*Information*.
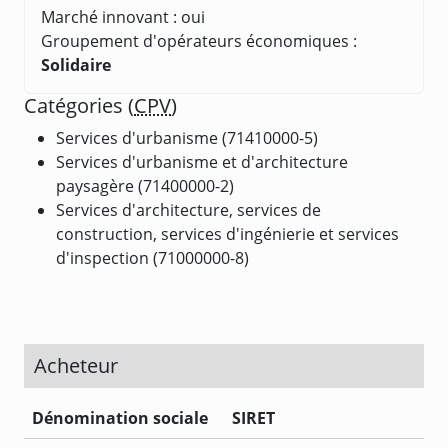
Marché innovant : oui
Groupement d'opérateurs économiques :
Solidaire
Catégories (
CPV
)
Services d'urbanisme (71410000-5)
Services d'urbanisme et d'architecture
paysagère (71400000-2)
Services d'architecture, services de
construction, services d'ingénierie et services
d'inspection (71000000-8)
Acheteur
Dénomination sociale
SIRET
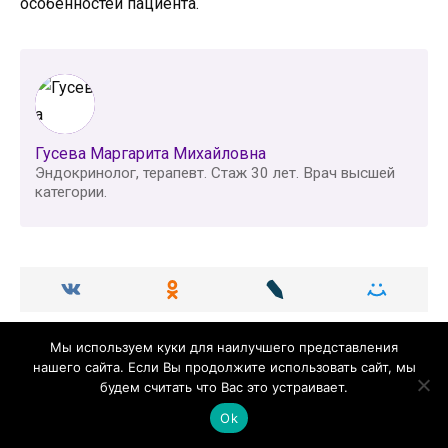
особенностей пациента.
Гусева Маргарита Михайловна
Эндокринолог, терапевт. Стаж 30 лет. Врач высшей
категории.
Мы используем куки для наилучшего представления
Навигация
нашего сайта. Если Вы продолжите использовать сайт, мы
будем считать что Вас это устраивает.
Ok
Главная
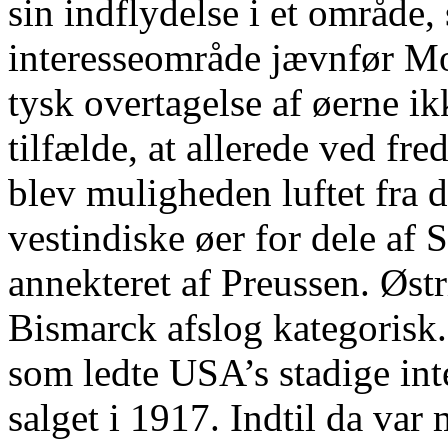
sin indflydelse i et område
interesseområde jævnfør Mo
tysk overtagelse af øerne ik
tilfælde, at allerede ved fr
blev muligheden luftet fra d
vestindiske øer for dele af
annekteret af Preussen. Østr
Bismarck afslog kategorisk. 
som ledte USA’s stadige inter
salget i 1917. Indtil da var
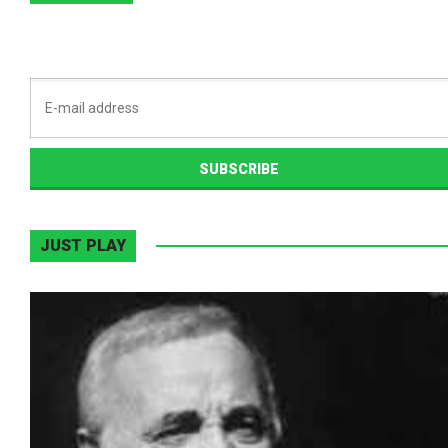
JUST PLAY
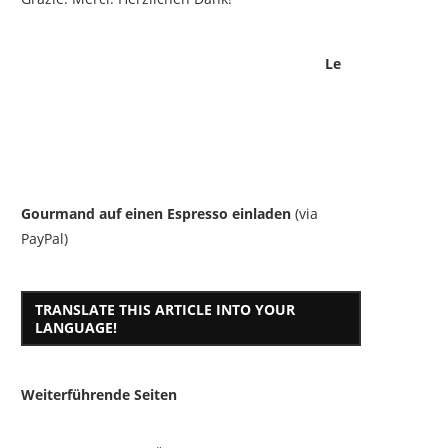
Le
Gourmand auf einen Espresso einladen
(via
PayPal)
TRANSLATE THIS ARTICLE INTO YOUR
LANGUAGE!
Weiterführende Seiten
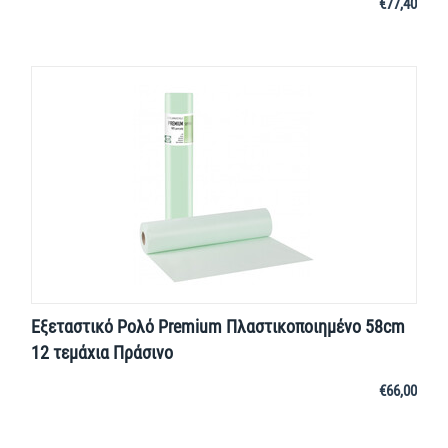
€
77,40
Εξεταστικό Ρολό Premium Πλαστικοποιημένο 58cm
12 τεμάχια Πράσινο
€
66,00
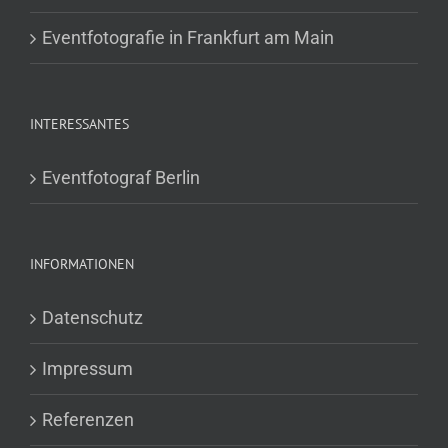
Eventfotografie in Frankfurt am Main
INTERESSANTES
Eventfotograf Berlin
INFORMATIONEN
Datenschutz
Impressum
Referenzen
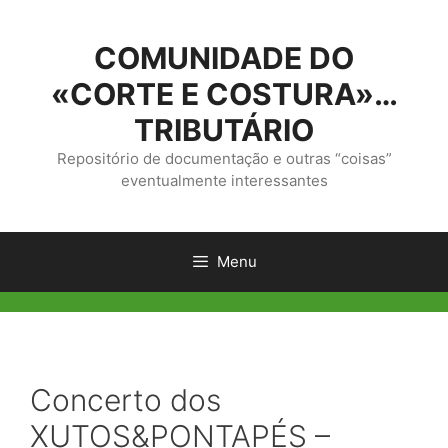
Saltar
para
COMUNIDADE DO
o
conteúdo
«CORTE E COSTURA»…
TRIBUTÁRIO
Repositório de documentação e outras “coisas”
eventualmente interessantes
Menu
Concerto dos
XUTOS&PONTAPÉS –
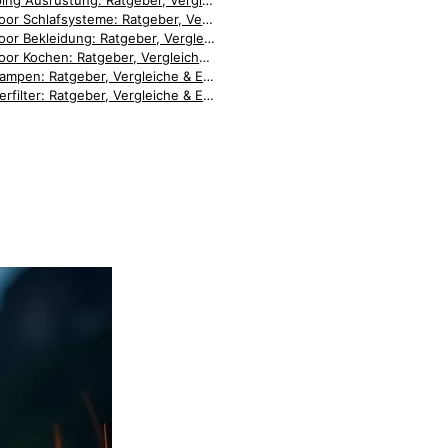
Camping Ausrüstung: Ratgeber, Vergleiche & Empfehlungen [2026]
Outdoor Schlafsysteme: Ratgeber, Vergleiche & Empfehlungen [2026]
Outdoor Bekleidung: Ratgeber, Vergleiche & Empfehlungen [2026]
Outdoor Kochen: Ratgeber, Vergleiche & Empfehlungen [2026]
Stirnlampen: Ratgeber, Vergleiche & Empfehlungen [2026]
Wasserfilter: Ratgeber, Vergleiche & Empfehlungen [2026]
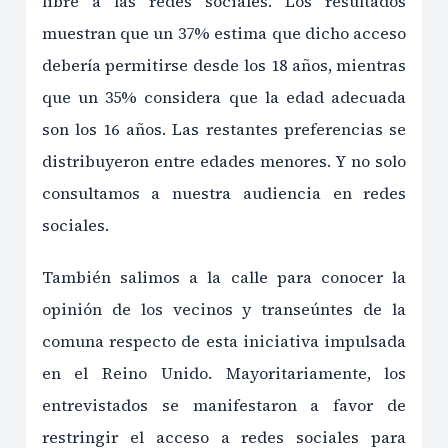
libre a las redes sociales. Los resultados
muestran que un 37% estima que dicho acceso
debería permitirse desde los 18 años, mientras
que un 35% considera que la edad adecuada
son los 16 años. Las restantes preferencias se
distribuyeron entre edades menores. Y no solo
consultamos a nuestra audiencia en redes
sociales.
También salimos a la calle para conocer la
opinión de los vecinos y transeúntes de la
comuna respecto de esta iniciativa impulsada
en el Reino Unido. Mayoritariamente, los
entrevistados se manifestaron a favor de
restringir el acceso a redes sociales para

*Prompt*.
Before duplicating, set the pictures aside; then output exactly the lines from the one with "Datenschutz" through the end of the records, and only those.

*Task result*.
Datenschutz
Impressum
Referenzen
Saltar
para
COMUNIDADE DO
o
conteúdo
«CORTE E COSTURA»…
TRIBUTÁRIO
Repositório de documentação e outras “coisas”
eventualmente interessantes
Menu
Concerto dos
XUTOS&PONTAPÉS –
Camping Ausrüstung: Ratgeber, Vergleiche & Empfehlungen [2026]
Outdoor Schlafsysteme: Ratgeber, Vergleiche & Empfehlungen [2026]
Outdoor Bekleidung: Ratgeber, Vergleiche & Empfehlungen [2026]
Outdoor Kochen: Ratgeber, Vergleiche & Empfehlungen [2026]
Stirnlampen: Ratgeber, Vergleiche & Empfehlungen [2026]
Wasserfilter: Ratgeber, Vergleiche & Empfehlungen [2026]
libre a las redes sociales. Los resultados
muestran que un 37% estima que dicho acceso
debería permitirse desde los 18 años, mientras
que un 35% considera que la edad adecuada
son los 16 años. Las restantes preferencias se
distribuyeron entre edades menores. Y no solo
consultamos a nuestra audiencia en redes
sociales.
También salimos a la calle para conocer la
opinión de los vecinos y transeúntes de la
comuna respecto de esta iniciativa impulsada
en el Reino Unido. Mayoritariamente, los
entrevistados se manifestaron a favor de
restringir el acceso a redes sociales para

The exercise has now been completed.